Retail sales were down in ’11 for the same reason BO sales were down: movies in the last year were complete garbage. Why would you want to pay for the DVD of a film that you didn’t want to see in the theaters? Better to Netflix or Redbox it first. Well, better for the consumer, not the studios.
Total household spend on telecom, entertainment, and consumer electronics continues to rise, but with wages flat and unemployment high something has to give, and the logical place for consumers to cut is ownership of crap movies nobody wants to watch more than once.
Look at your total spend for smartphones, data plans, apps, computers, Internet access, TVs and TV access, premium channel access, streaming service subscriptions, etc., etc., compared to 25 years ago.
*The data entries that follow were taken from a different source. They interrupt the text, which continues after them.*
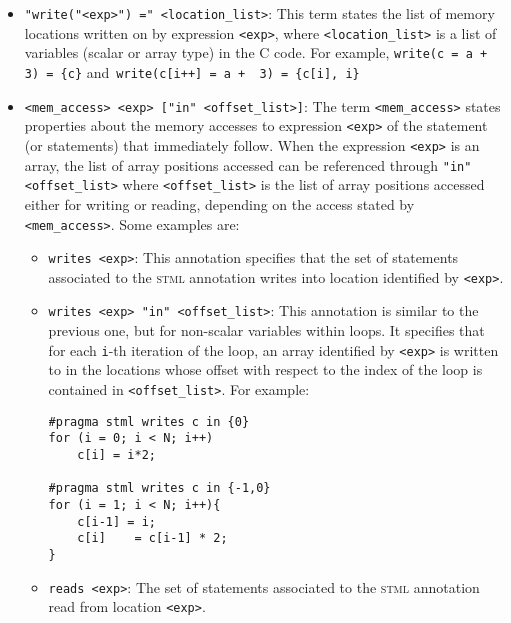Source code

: \documentclass[svgnames,usenames,preprint,nocopyrightspace]{sigplanconf}
\newcommand{\stml}{\textsc{stml}\xspace}
\begin{document}
\begin{itemize}
\item{\lstinline{"write("<exp>") =" <location_list>}}: This term states
  the list of memory locations written on by expression
  \lstinline{<exp>}, where \lstinline{<location_list>} is a list of
  variables (scalar or array type) in the C code. For example,
  \lstinline|write(c = a + 3) = {c}| and~\lstinline|write(c[i++] = a +  3) = {c[i], i}| 

\item{\lstinline{<mem_access> <exp> ["in" <offset_list>]}}: The term
  \lstinline{<mem_access>} states properties about the memory accesses
  to expression \lstinline{<exp>} of the statement (or statements)
  that immediately follow.  When the
  expression \lstinline{<exp>} is an array, the list of array positions
  accessed can be referenced through \lstinline{"in" <offset_list>}
  where \lstinline{<offset_list>} is the list of array positions
  accessed either for writing or reading, depending on the access
  stated by \lstinline{<mem_access>}. Some examples are: 
 
 \begin{itemize}
\item{\lstinline{writes <exp>}}: This annotation specifies that the set
  of statements associated to the \stml
  annotation writes into location identified by \lstinline{<exp>}. 

\item{\lstinline{writes <exp> "in" <offset_list>}}: This annotation is
  similar to the previous one, but for non-scalar variables within
  loops.  It specifies that for each
  \texttt{i}-th iteration of the loop, an array identified by
  \lstinline{<exp>} is written to in the locations whose offset with
  respect to the index of the loop is contained in
  \lstinline{<offset_list>}. For example: 

\noindent
\begin{minipage}{\linewidth}
\begin{lstlisting}[style=cstyle]
#pragma stml writes c in {0}
for (i = 0; i < N; i++)
    c[i] = i*2;
    
#pragma stml writes c in {-1,0}
for (i = 1; i < N; i++){
    c[i-1] = i;
    c[i]    = c[i-1] * 2;    
}        
\end{lstlisting}
\end{minipage}

\item{\lstinline{reads <exp>}}:  The set of statements associated to
  the \stml annotation read from location \lstinline{<exp>}. 


\end{itemize}
\end{itemize}
\end{document}
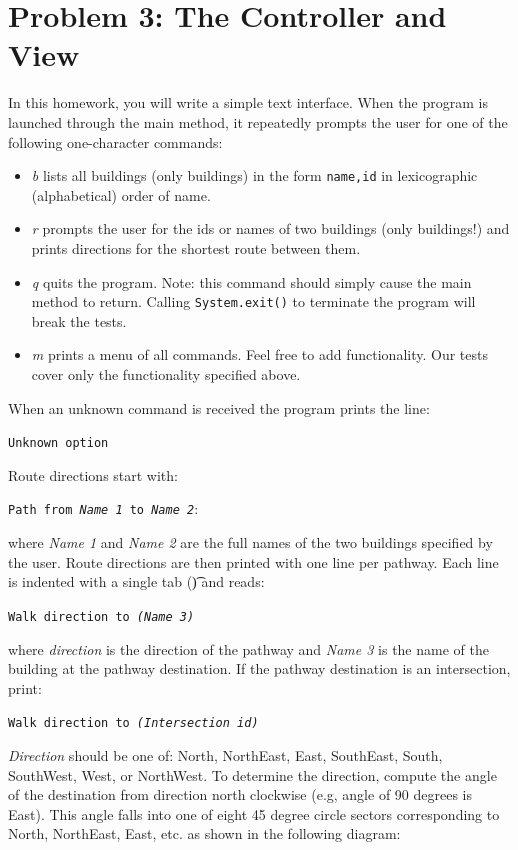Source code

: \documentclass[11pt]{article}
\begin{document}
\section*{Problem 3: The Controller and View}
\label{sec:Problem 3}

\noindent In this homework, you will write a simple text interface. When the program is launched through the main method, it repeatedly prompts the user for one of the following one-character commands:

\begin{itemize}
\item \textit{b} lists all buildings (only buildings) in the form \texttt{name,id} in lexicographic (alphabetical) order of name.
\item \textit{r} prompts the user for the ids or names of two buildings (only buildings!) and prints directions for the shortest route between them.
\item \textit{q} quits the program. Note: this command should simply cause the main method to return. Calling \texttt{System.exit()} to terminate the program will break the tests.
\item \textit{m} prints a menu of all commands. Feel free to add functionality. Our tests cover only the functionality specified above.
\end{itemize}

\noindent When an unknown command is received the program prints the line:

\noindent \texttt{Unknown option}

\noindent Route directions start with:

\noindent \texttt{Path from \textit{Name 1} to \textit{Name 2}}:

\noindent where \textit{Name 1} and \textit{Name 2} are the full names of the two buildings specified by the user. Route directions are then printed with one line per pathway. Each line is indented with a single tab (\t) and reads:

\texttt{Walk direction to \textit{(Name 3)}}

\noindent where \textit{direction} is the direction of the pathway and \textit{Name 3} is the name of the building at the pathway destination. If the pathway destination is an intersection, print:

   \texttt{Walk direction to \textit{(Intersection id)}}

\noindent \textit{Direction} should be one of: North, NorthEast, East, SouthEast, South, SouthWest, West, or NorthWest. To determine the direction, compute the angle of the destination from direction north clockwise (e.g, angle of 90 degrees is East). This angle falls into one of eight 45 degree circle sectors corresponding to North, NorthEast, East, etc. as shown in the following diagram:
\end{document}
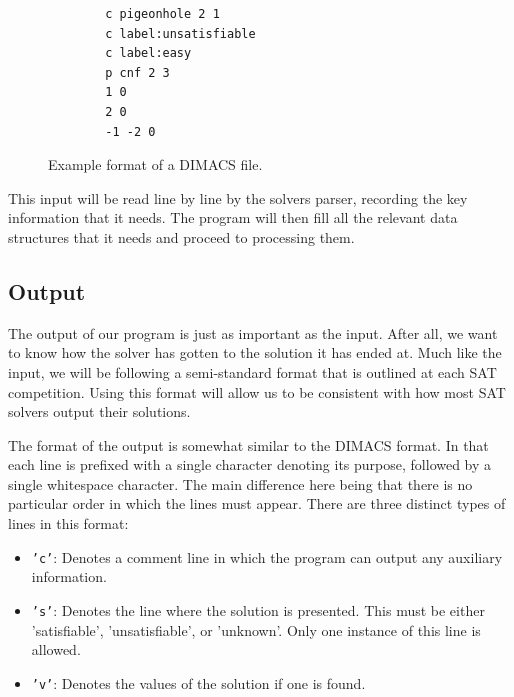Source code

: \documentclass{article}
\begin{document}
\begin{figure}[h]
    \centering
    \begin{lstlisting}
        c pigeonhole 2 1
        c label:unsatisfiable
        c label:easy
        p cnf 2 3
        1 0
        2 0
        -1 -2 0
    \end{lstlisting}
    \caption{Example format of a DIMACS file.}
\end{figure}


This input will be read line by line by the solvers parser, recording the key information that it
needs. The program will then fill all the relevant data structures that it needs and proceed to processing them.

\subsection{Output}

The output of our program is just as important as the input. After all, we want to know how the
solver has gotten to the solution it has ended at. Much like the input, we will be following a
semi-standard format that is outlined at each SAT competition. Using this format will allow us to be
consistent with how most SAT solvers output their solutions.

The format of the output is somewhat similar to the DIMACS format. In that each line is prefixed
with a single character denoting its purpose, followed by a single whitespace character. The main
difference here being that there is no particular order in which the lines must appear. There are
three distinct types of lines in this format:

\begin{itemize}
    \item \texttt{'c'}: Denotes a comment line in which the program can output any auxiliary
          information.
    \item \texttt{'s'}: Denotes the line where the solution is presented. This must be either
          'satisfiable', 'unsatisfiable', or 'unknown'. Only one instance of this line is allowed.
    \item \texttt{'v'}: Denotes the values of the solution if one is found.
\end{itemize}
\end{document}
For a lot of people today it adds up to more than a fat car payment. The component representing poorest value is DVD purchases. Don’t most of us have a shelfful of disks we haven’t watched in ten years?
Mr. Nathanson was somewhat lax when he examined the sales statistics for 2011. According to IHS Screen Digest, Blu-ray Disc is now in 36 million homes in the U.S., which represents about 48% of all U.S. HDTV households. That’s a 40% increase in 2011 over 2010. The Digest also reports that Blu-ray software sales increased 33% in 2011 compared to 2010. The DEG stated that U.S. consumer spending on Blu-ray software topped $2 billion for the first time. And all that growth was in a depressed economy. The drop in physical media sales is due to DVD. Those sales are dropping for two dominant reasons. Blu-ray is cannibalizing DVD sales; according to Futuresource, about 75 million U.S. homes now have HDTVs, which represents about 65% of TV households. Such owners are rapidly developing an appreciation and desire for best quality high definition, which only Blu-ray can deliver. Just as significant, back-catalog titles on DVD are virtually exhausted. The number of new releases on DVD is shrinking rapidly, while the number of releases on Blu-ray Disc is growing. An impediment to rapid release of back-catalog titles on Blu-ray is the need to restore the film, whether a minor effort or a major one; flaws that went unnoticed on DVD are very visible in Blu-ray due to its six times greater spatial resolution and higher color accuracy. Physical media is doing just fine, Mr. Nathanson; Blu-ray Disc will be with us for many years to come. There will always be people who prefer electronic delivery convenience over physical media quality, but please don’t let that group influence your analysis or conclusions.
Good analysis. The sky is not falling!!